Several studio insiders and corporate communications professionals have expressed their dissatisfaction with this situation.
We are, of course. Why shouldn't we do it? Even if the pandemic kept business at bay with $4.55 billion for 2021 in the United States and Canada, below the expected $5.2 billion, we still need to know where the studios stand when all the dust settles — even if the pandemic kept business at bay with $4.55 billion for 2021 in the United States and Canada, below the expected $5.2 billion.
The way the Disney-Fox merger continues to tip the scales in both a global and domestic box office race continues to upset many major studio theater executives in this annual exercise. Furthermore, different studios calculate their year-end grosses in different ways. Domestic box office was broken out by label in the early 2000s, which meant that if you had a separate marketing and distribution team that oversaw theatrical releases, you had a separate box office. For example, when Miramax was owned by Disney, Sony Classics, Warner Bros. Independent, and even Focus Features used to break out their grosses in Comscore.

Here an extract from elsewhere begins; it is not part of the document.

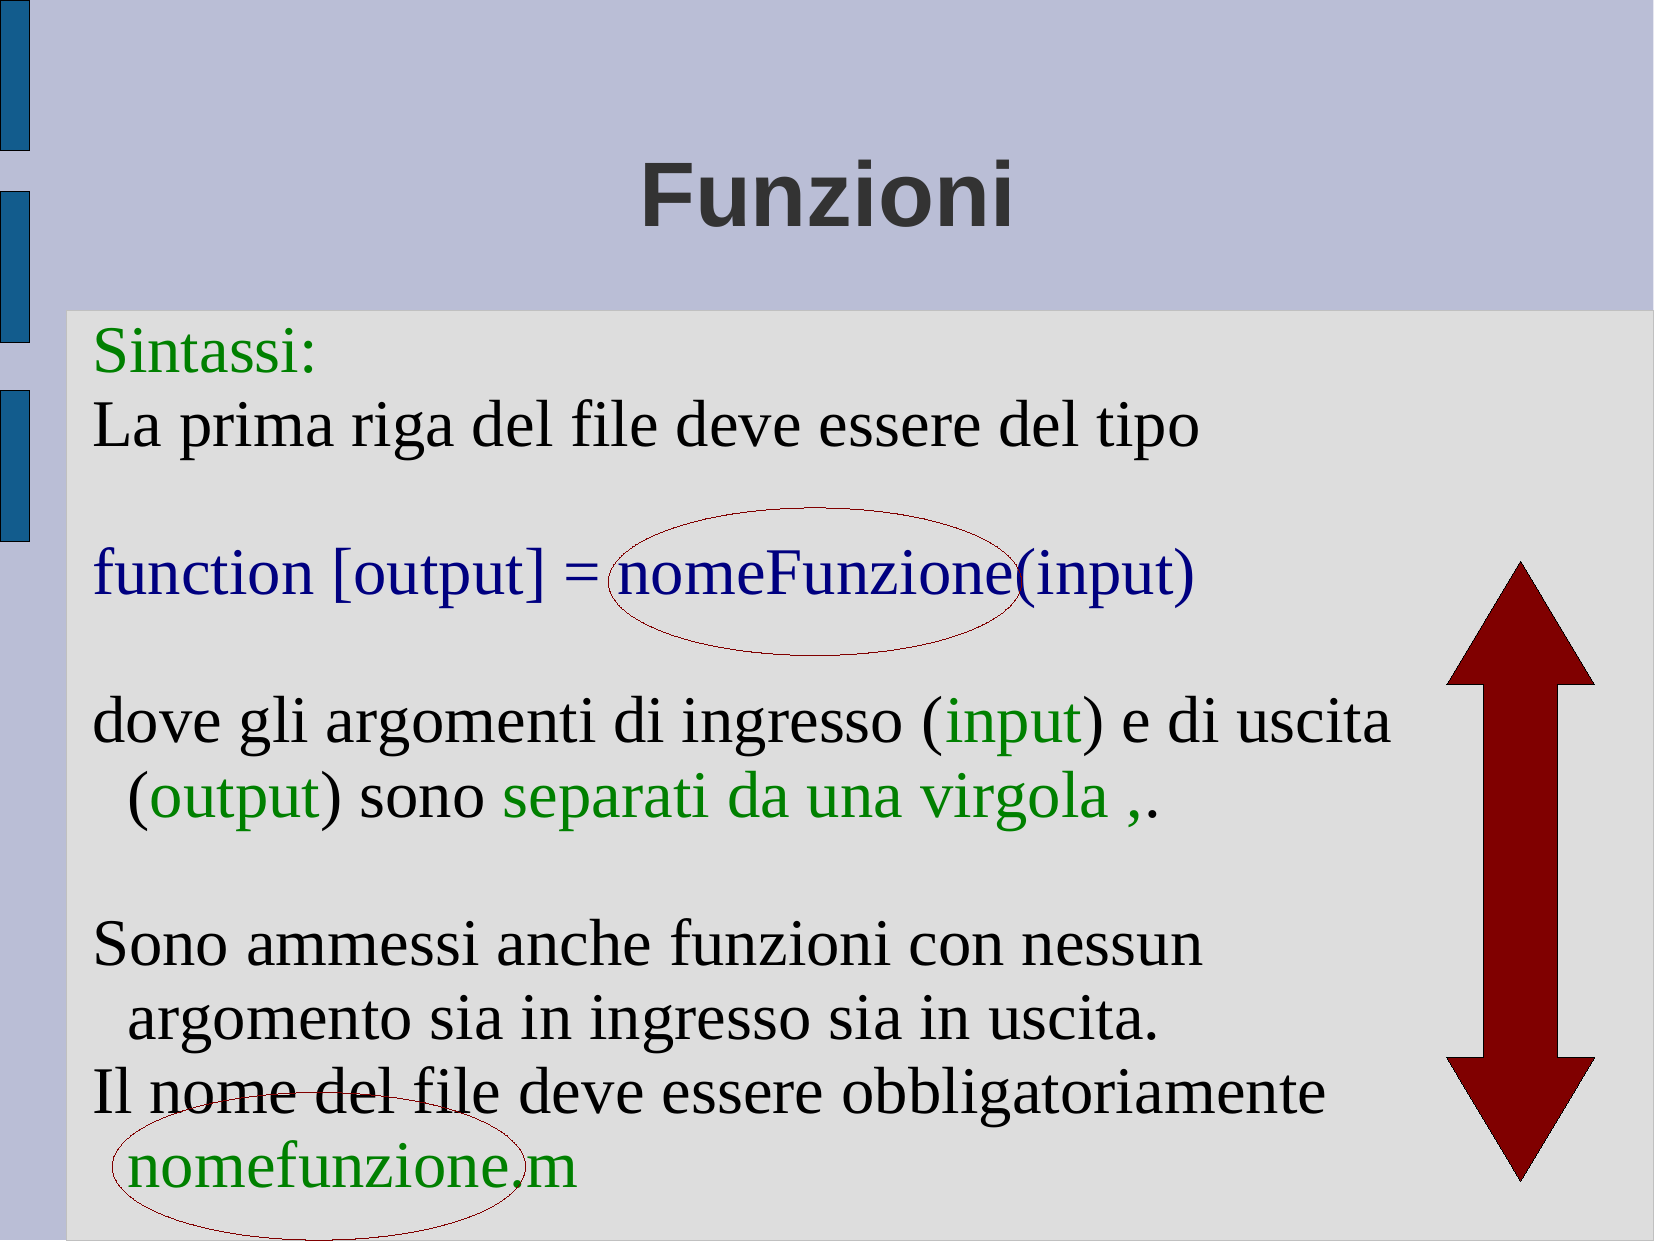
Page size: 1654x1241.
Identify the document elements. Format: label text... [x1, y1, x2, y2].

Disney clearly is counting all of its labels — Disney, 20th Century Studios and Searchlight, and proclaiming itself the winner with $1.17 billion in the U.S./Canada (+180% over 2020) and $2.9 billion global. Stateside that translates into 27% of the $4.55 billion 2021 domestic B.O. year, and the town will just have to deal with that.

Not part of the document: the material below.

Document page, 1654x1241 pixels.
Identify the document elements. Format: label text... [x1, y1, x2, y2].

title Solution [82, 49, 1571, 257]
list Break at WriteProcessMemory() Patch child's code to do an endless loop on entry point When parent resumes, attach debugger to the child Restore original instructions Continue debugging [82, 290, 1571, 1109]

Disney’s 20th Century titles — Free Guy, The King’s Man, West Side Story — are handled by the same marketing and distribution team as the big Disney titles, i.e. Shang-Chi and the Legend of the Ten Rings. Searchlight, though, has its own distribution and marketing ops. Expect Disney’s haul to be even bigger this year with Avatar 2 and Black Panther: Wakanda Forever capping off 2022.

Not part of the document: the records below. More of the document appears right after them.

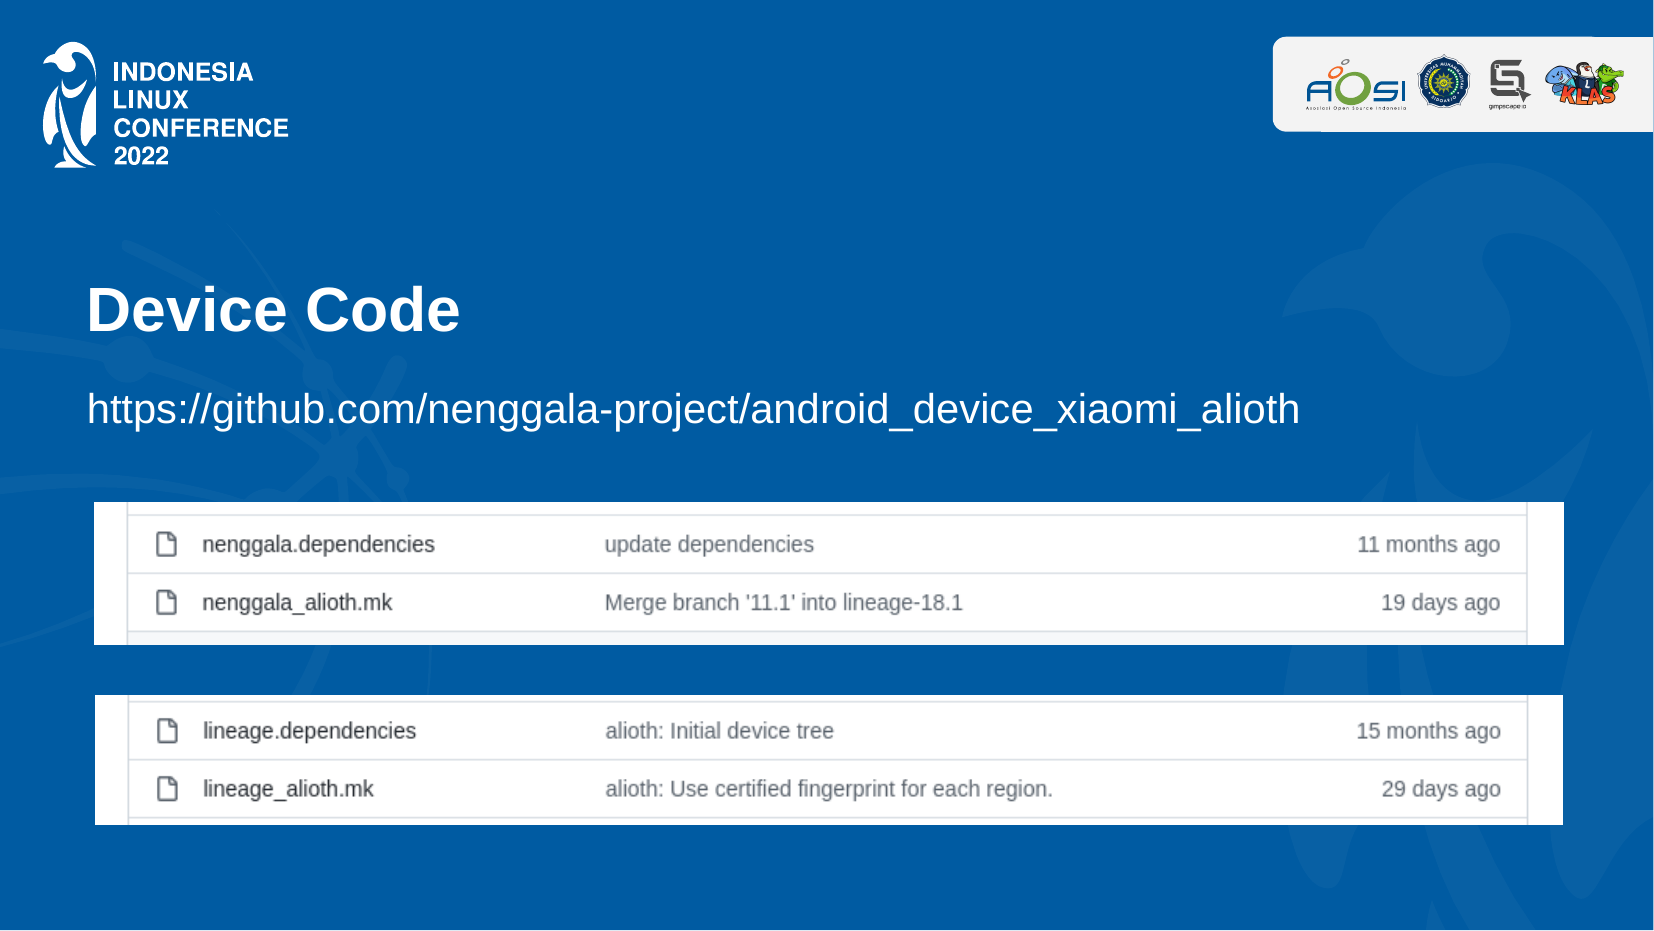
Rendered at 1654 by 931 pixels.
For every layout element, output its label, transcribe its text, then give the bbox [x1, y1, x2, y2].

picture [1417, 54, 1471, 108]
title Device Code [86, 244, 1576, 376]
subtitle https://github.com/nenggala-project/android_device_xiaomi_alioth [86, 367, 1550, 451]
picture [94, 502, 1564, 645]
picture [95, 695, 1563, 826]
picture [1545, 62, 1624, 105]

If we're being strict and weighing domestic box office marketshare by individual studios, as we were before the 2019 merger, and going by how they're listed in Comscore, Sony can argue that they won 2021 with $1.059 billion domestic. Comscore reports this in their annual marketshare rankings, and Sony's figure excludes Sony Classics. Spider-Man: No Way Home accounted for 54 percent of Sony's annual box office, with Venom: Let There Be Carnage ($212.6M) and Ghostbusters: Afterlife ($122.3M) also contributing. Sony's funds account for 23% of the domestic B.O. in 2021. Shang-Chi, Black Widow, Eternals, and Jungle Cruise helped Disney earn $921.2 million.